» Work instructions
Look for "course" in each line of the records, and copy the lines that have it.
------------------------------------------------------------------------
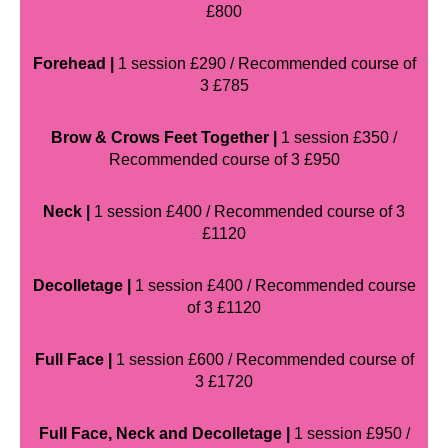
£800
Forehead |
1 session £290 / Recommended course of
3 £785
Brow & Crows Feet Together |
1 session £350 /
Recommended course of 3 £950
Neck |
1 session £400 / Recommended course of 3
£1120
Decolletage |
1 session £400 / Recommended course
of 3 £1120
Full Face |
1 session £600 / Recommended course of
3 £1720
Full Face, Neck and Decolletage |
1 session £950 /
------------------------------------------------------------------------
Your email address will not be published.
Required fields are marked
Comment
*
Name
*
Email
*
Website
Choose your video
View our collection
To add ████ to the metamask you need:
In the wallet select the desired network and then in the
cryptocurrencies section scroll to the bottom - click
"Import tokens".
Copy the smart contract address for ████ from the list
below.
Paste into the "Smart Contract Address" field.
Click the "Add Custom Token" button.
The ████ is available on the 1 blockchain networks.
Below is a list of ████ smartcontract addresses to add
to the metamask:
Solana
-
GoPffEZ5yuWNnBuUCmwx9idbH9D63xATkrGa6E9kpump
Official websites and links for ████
------------------------------------------------------------------------
» Solution for this task
1 session £290 / Recommended course of
Recommended course of 3 £950
1 session £400 / Recommended course of 3
1 session £400 / Recommended course
1 session £600 / Recommended course of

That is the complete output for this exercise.